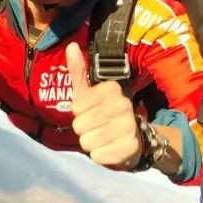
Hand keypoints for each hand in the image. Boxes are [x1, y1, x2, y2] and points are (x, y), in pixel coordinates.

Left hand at [66, 43, 142, 168]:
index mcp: (113, 89)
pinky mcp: (130, 148)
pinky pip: (98, 156)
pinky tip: (110, 148)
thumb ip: (79, 70)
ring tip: (103, 137)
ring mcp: (129, 126)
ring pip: (87, 142)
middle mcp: (124, 105)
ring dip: (91, 143)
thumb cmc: (103, 112)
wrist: (131, 138)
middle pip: (80, 126)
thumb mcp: (88, 91)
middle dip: (84, 129)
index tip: (91, 111)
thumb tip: (71, 46)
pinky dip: (100, 155)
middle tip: (97, 126)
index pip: (77, 107)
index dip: (79, 112)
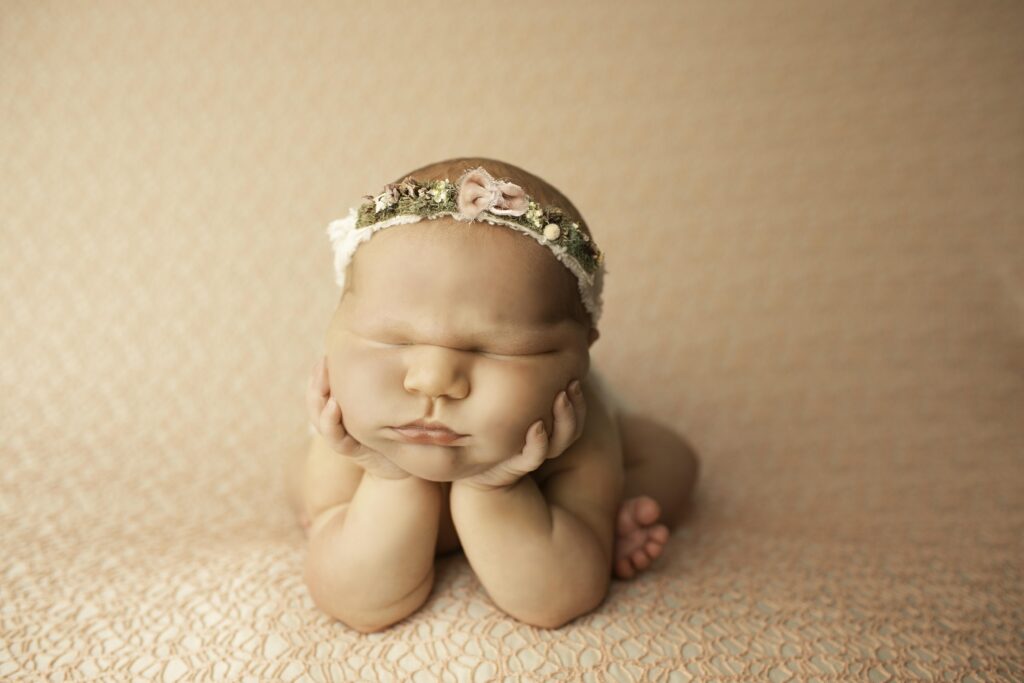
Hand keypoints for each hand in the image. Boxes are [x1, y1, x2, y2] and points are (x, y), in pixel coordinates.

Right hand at [307, 356, 410, 479]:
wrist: (415, 460)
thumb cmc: (406, 424)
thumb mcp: (398, 397)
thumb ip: (393, 377)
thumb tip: (398, 343)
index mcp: (347, 406)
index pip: (324, 386)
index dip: (321, 371)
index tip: (328, 352)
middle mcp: (341, 420)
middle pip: (317, 400)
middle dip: (316, 381)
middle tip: (323, 362)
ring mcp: (345, 436)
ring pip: (319, 418)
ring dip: (318, 398)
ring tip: (324, 379)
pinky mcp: (353, 451)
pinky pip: (336, 438)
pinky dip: (330, 422)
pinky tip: (334, 406)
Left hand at [458, 379, 586, 491]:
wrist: (466, 459)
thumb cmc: (483, 422)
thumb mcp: (499, 397)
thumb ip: (513, 379)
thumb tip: (516, 349)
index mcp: (546, 423)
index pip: (574, 413)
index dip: (579, 398)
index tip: (574, 374)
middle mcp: (545, 439)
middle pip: (573, 427)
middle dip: (577, 405)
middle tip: (572, 383)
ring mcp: (532, 451)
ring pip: (560, 441)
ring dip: (564, 419)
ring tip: (560, 397)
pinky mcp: (517, 465)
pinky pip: (534, 456)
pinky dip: (539, 442)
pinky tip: (537, 426)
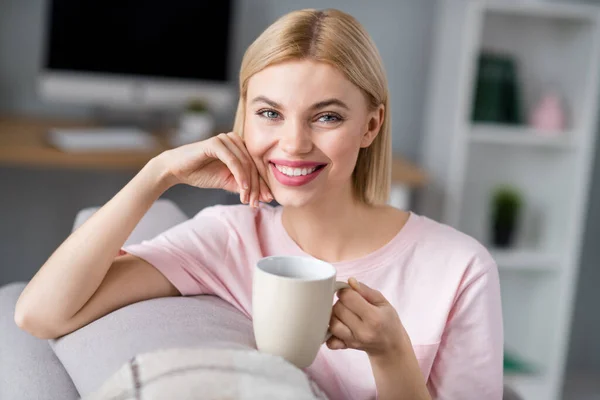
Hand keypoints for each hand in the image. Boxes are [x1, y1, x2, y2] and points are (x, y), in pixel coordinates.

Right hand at [156, 132, 271, 206]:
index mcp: (239, 146)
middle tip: (258, 203)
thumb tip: (264, 196)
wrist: (177, 170)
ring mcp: (225, 139)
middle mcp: (234, 139)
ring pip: (245, 163)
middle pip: (252, 165)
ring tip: (249, 200)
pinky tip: (243, 188)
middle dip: (257, 186)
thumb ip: (243, 185)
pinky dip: (240, 175)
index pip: (255, 166)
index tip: (267, 200)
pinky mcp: (216, 142)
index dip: (262, 183)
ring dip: (249, 184)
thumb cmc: (201, 173)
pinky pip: (233, 160)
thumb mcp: (227, 181)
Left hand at [327, 278, 407, 356]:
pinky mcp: (346, 348)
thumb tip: (350, 281)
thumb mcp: (382, 302)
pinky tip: (338, 326)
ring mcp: (353, 341)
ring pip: (331, 323)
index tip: (350, 292)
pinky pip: (329, 342)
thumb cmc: (387, 321)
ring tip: (344, 314)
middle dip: (341, 302)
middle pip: (338, 309)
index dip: (346, 291)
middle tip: (349, 303)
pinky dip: (329, 333)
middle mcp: (362, 331)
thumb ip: (365, 290)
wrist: (390, 346)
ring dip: (334, 315)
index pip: (348, 297)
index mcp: (373, 317)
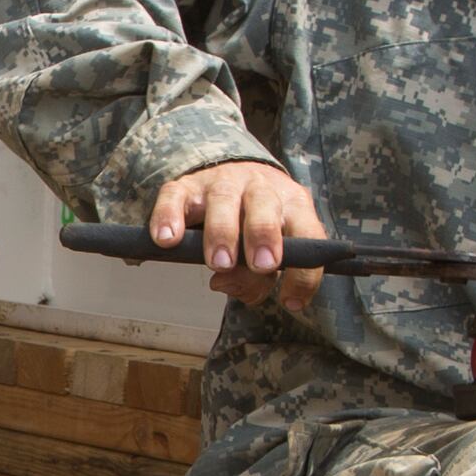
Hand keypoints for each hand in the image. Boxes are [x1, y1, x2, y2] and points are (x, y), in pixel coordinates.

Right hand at [151, 162, 326, 305]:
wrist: (235, 175)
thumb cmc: (256, 226)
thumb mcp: (268, 253)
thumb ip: (254, 279)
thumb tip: (224, 282)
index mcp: (293, 206)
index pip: (307, 236)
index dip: (302, 272)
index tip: (289, 301)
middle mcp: (260, 188)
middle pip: (265, 206)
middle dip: (263, 236)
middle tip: (260, 267)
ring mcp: (222, 184)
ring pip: (223, 199)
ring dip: (222, 232)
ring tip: (219, 264)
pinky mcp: (187, 186)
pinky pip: (175, 197)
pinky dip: (169, 217)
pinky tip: (168, 240)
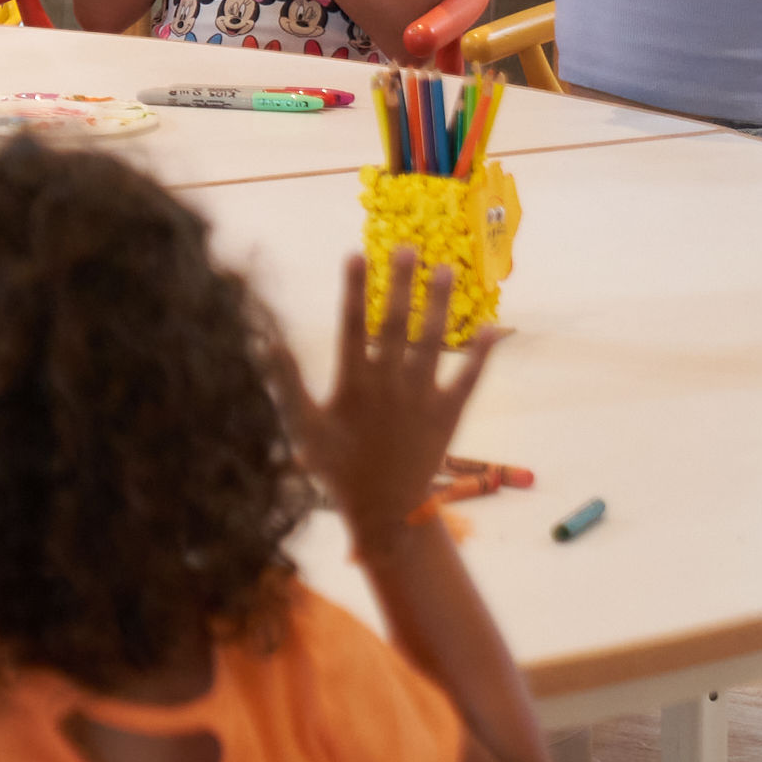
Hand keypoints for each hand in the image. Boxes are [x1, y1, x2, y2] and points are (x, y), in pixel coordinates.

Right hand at [276, 252, 499, 550]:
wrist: (385, 513)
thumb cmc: (338, 468)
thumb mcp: (304, 429)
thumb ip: (287, 384)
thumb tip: (268, 340)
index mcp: (354, 384)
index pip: (351, 325)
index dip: (353, 289)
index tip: (355, 253)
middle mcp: (389, 385)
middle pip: (395, 323)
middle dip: (399, 283)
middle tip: (407, 247)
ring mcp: (421, 399)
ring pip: (432, 342)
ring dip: (438, 304)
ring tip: (445, 269)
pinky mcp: (448, 415)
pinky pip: (467, 379)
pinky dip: (481, 354)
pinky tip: (493, 328)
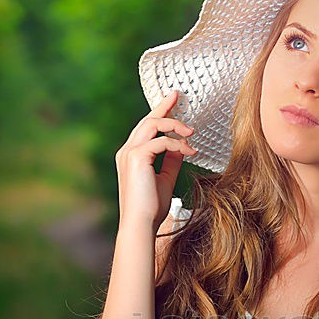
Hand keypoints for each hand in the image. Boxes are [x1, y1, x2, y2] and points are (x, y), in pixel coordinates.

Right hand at [114, 90, 198, 232]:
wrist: (141, 224)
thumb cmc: (151, 208)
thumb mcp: (165, 180)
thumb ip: (171, 162)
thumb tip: (182, 147)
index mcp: (131, 155)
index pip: (146, 127)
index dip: (159, 112)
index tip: (172, 100)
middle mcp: (127, 150)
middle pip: (147, 119)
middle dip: (164, 106)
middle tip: (178, 95)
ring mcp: (129, 152)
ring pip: (153, 124)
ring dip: (175, 125)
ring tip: (192, 131)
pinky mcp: (136, 157)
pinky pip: (162, 141)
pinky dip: (178, 144)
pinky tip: (190, 152)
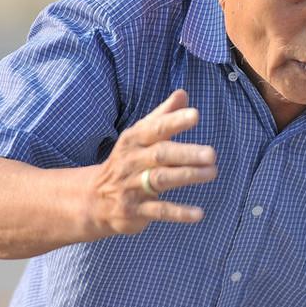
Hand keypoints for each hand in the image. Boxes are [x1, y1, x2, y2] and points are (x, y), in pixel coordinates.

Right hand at [89, 89, 216, 236]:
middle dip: (187, 153)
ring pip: (162, 180)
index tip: (195, 115)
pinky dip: (179, 212)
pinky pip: (159, 210)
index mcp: (134, 140)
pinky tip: (199, 213)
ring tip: (212, 172)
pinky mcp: (135, 211)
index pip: (156, 128)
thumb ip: (163, 116)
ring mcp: (132, 187)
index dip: (175, 121)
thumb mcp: (139, 136)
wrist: (93, 199)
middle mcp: (132, 161)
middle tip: (212, 154)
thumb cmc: (127, 161)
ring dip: (188, 176)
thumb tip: (183, 93)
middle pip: (161, 155)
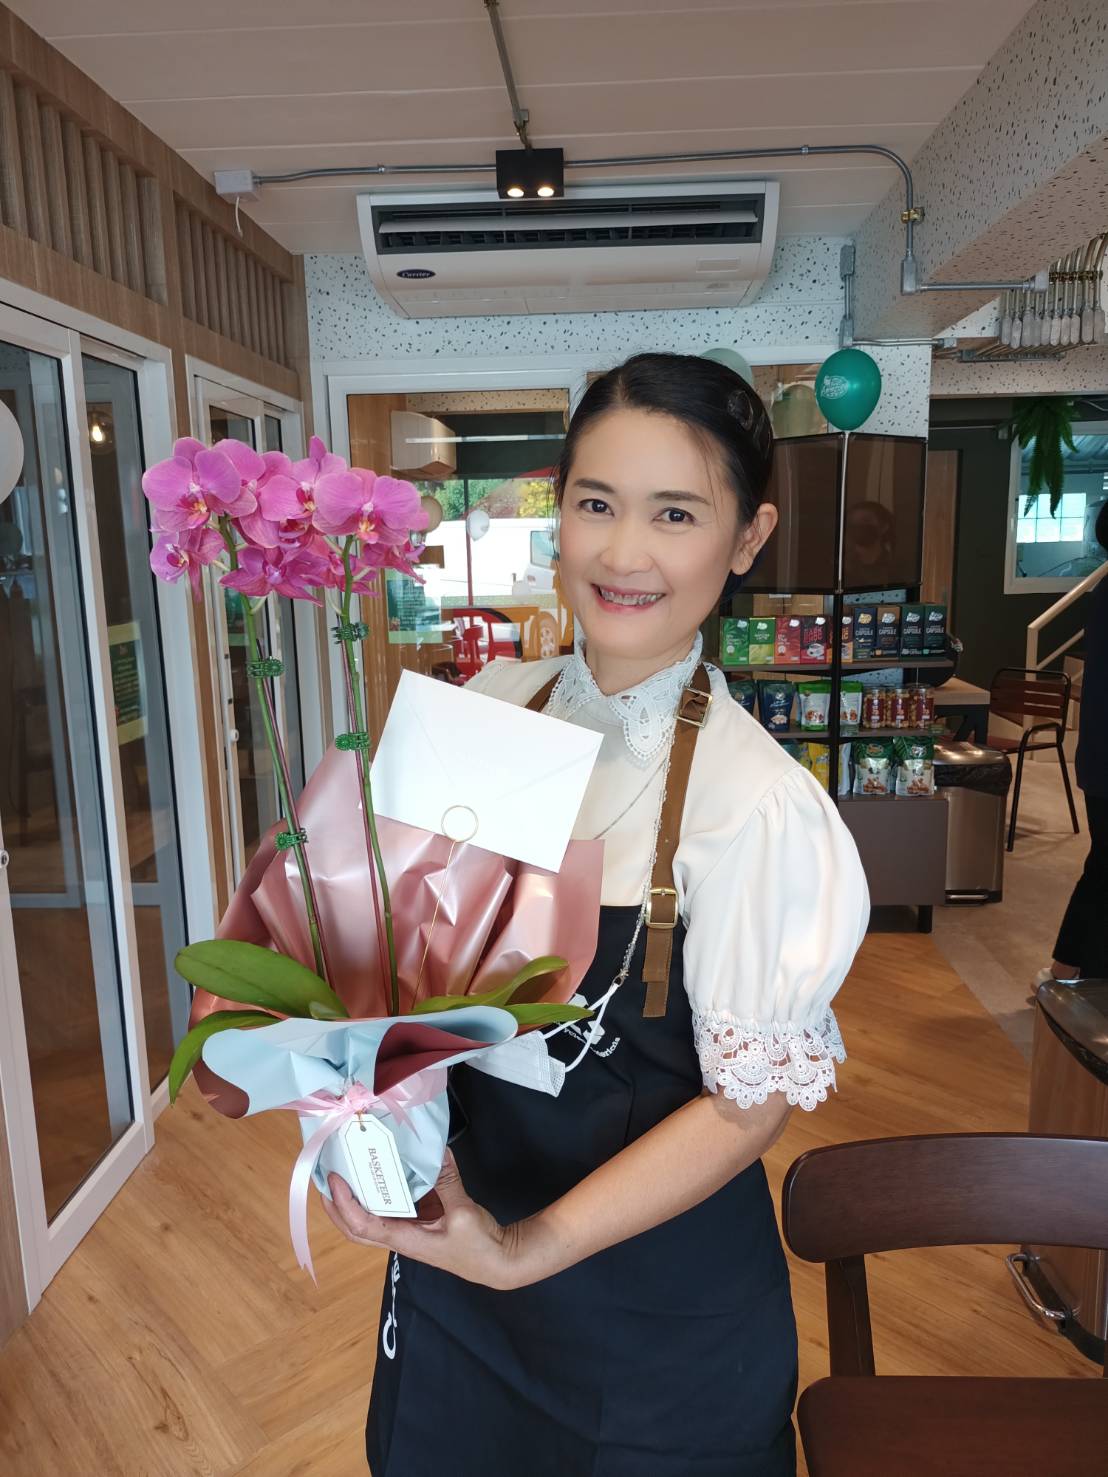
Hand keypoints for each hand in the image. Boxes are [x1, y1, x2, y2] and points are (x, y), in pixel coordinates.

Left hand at [322, 1151, 537, 1290]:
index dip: (344, 1202)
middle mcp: (399, 1237)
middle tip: (325, 1175)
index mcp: (404, 1239)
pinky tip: (381, 1171)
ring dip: (353, 1199)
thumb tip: (436, 1151)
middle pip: (354, 1227)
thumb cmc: (477, 1246)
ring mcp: (408, 1231)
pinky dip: (380, 1192)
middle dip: (335, 1206)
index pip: (361, 1224)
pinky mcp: (419, 1224)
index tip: (334, 1177)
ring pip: (370, 1218)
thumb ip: (446, 1181)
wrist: (497, 1262)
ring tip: (346, 1169)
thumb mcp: (463, 1212)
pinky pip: (392, 1208)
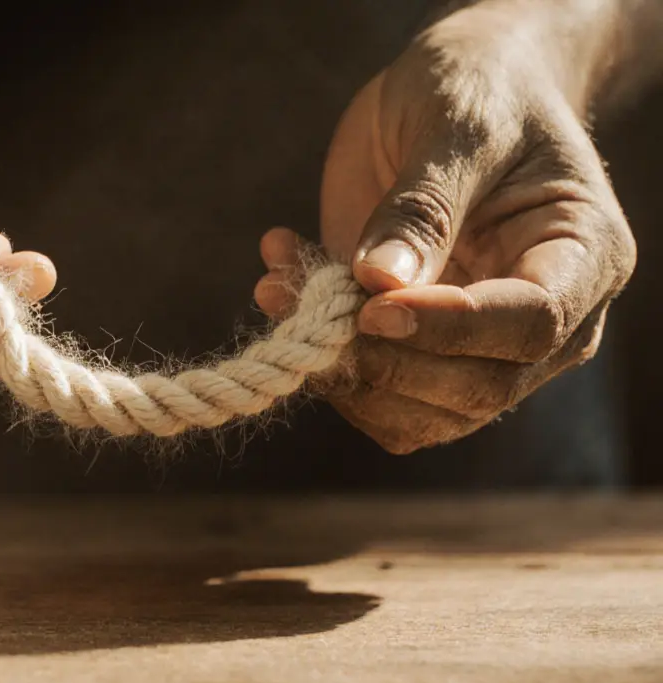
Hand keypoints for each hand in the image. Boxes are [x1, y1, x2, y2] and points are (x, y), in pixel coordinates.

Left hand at [254, 19, 635, 453]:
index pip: (529, 324)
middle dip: (382, 359)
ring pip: (419, 414)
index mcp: (583, 257)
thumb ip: (424, 206)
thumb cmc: (478, 90)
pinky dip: (320, 361)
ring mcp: (481, 344)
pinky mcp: (421, 350)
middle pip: (475, 389)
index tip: (370, 307)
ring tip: (278, 286)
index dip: (449, 328)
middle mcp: (545, 321)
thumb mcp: (456, 125)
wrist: (459, 91)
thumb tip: (380, 282)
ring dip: (337, 369)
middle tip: (302, 302)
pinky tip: (278, 289)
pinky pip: (374, 391)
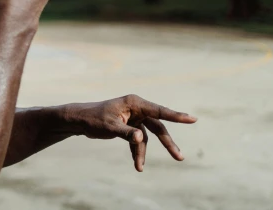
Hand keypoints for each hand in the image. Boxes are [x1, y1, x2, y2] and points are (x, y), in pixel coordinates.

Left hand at [60, 95, 197, 171]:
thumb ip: (126, 133)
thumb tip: (140, 139)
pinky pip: (138, 141)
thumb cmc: (93, 119)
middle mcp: (137, 109)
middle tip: (179, 158)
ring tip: (140, 168)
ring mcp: (134, 118)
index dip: (176, 116)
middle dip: (167, 143)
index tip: (192, 119)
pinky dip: (136, 152)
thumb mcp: (109, 127)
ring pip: (148, 137)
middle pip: (157, 127)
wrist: (80, 120)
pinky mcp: (129, 127)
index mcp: (134, 103)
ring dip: (144, 153)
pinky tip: (136, 164)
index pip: (159, 111)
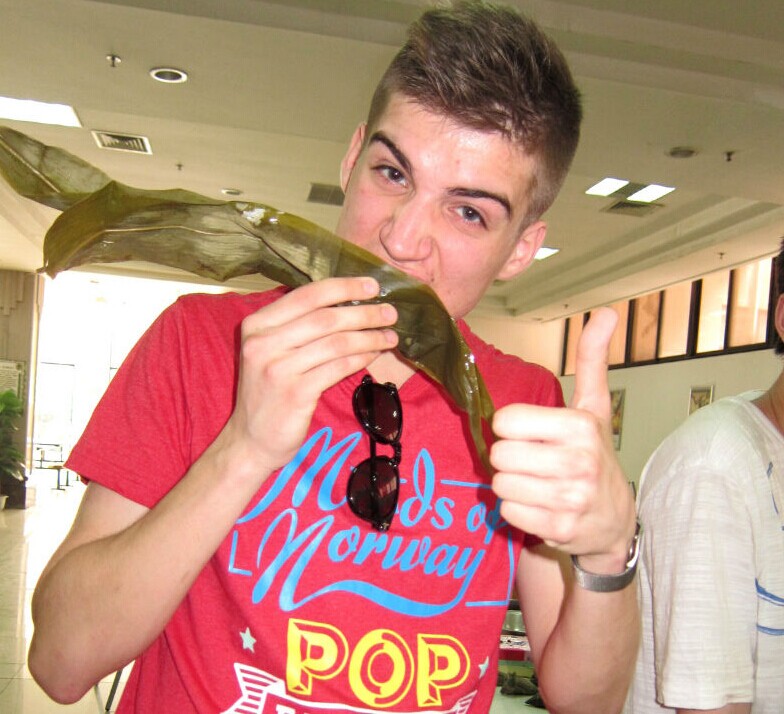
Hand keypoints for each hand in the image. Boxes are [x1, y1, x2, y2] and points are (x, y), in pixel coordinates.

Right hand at [221, 277, 397, 474]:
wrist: (249, 439)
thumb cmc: (268, 392)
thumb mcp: (271, 351)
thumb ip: (297, 327)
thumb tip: (348, 302)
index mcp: (256, 325)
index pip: (306, 295)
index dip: (344, 287)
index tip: (372, 286)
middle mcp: (263, 343)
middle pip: (325, 318)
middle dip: (363, 313)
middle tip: (390, 312)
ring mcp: (278, 369)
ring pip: (336, 343)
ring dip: (369, 337)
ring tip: (390, 336)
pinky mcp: (295, 393)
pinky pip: (337, 368)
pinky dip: (361, 358)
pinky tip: (374, 354)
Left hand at [490, 308, 635, 569]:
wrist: (614, 519)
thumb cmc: (594, 454)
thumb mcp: (594, 407)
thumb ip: (591, 361)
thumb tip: (606, 312)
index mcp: (580, 426)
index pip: (506, 421)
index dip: (512, 428)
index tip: (531, 434)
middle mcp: (578, 462)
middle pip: (499, 454)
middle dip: (510, 458)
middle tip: (532, 462)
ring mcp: (570, 498)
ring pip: (501, 484)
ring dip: (512, 484)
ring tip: (537, 483)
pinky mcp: (559, 528)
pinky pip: (508, 511)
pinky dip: (518, 509)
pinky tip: (540, 505)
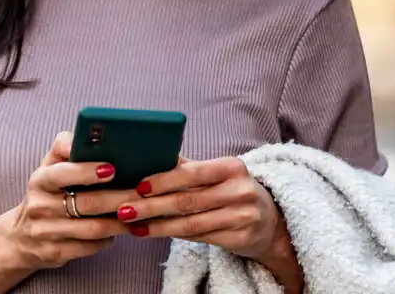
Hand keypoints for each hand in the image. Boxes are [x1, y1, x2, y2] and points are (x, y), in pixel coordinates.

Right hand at [0, 131, 134, 270]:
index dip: (87, 171)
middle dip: (120, 198)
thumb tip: (88, 133)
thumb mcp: (49, 166)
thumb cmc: (47, 192)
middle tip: (143, 192)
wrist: (20, 237)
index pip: (62, 173)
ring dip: (121, 221)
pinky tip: (122, 229)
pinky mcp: (55, 253)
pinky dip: (109, 238)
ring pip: (93, 228)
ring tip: (139, 211)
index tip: (112, 169)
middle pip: (88, 203)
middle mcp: (39, 206)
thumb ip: (65, 146)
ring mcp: (46, 232)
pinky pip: (90, 246)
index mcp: (40, 180)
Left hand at [117, 157, 296, 273]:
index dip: (164, 180)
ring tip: (134, 226)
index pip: (194, 173)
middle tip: (125, 210)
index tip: (139, 186)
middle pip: (188, 201)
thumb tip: (152, 155)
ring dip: (158, 226)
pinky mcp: (240, 239)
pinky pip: (200, 238)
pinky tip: (155, 233)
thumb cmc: (234, 192)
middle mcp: (240, 191)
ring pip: (191, 224)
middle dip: (152, 206)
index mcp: (233, 168)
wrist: (270, 221)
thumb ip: (188, 167)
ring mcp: (242, 217)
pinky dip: (174, 236)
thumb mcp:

**ACTIVITY**: What you give back should be exactly the lines of the data above from the line with "index mcp: (546, 423)" through the line with "pinky tip: (537, 426)", both of those included, and nothing more.

**EXERCISE RESPONSE**:
index mcp: (546, 423)
index pip: (574, 413)
index dip: (579, 398)
index tip: (574, 374)
middle mcp: (545, 439)
middle pip: (573, 427)
middle dip: (577, 405)
middle tip: (572, 383)
ring mcp: (532, 451)
ring pip: (560, 441)
ring dip: (564, 419)
ring tip: (560, 397)
pinky mcp: (517, 465)
pinky pip: (534, 456)
pinky dip: (539, 442)
pinky tip: (537, 426)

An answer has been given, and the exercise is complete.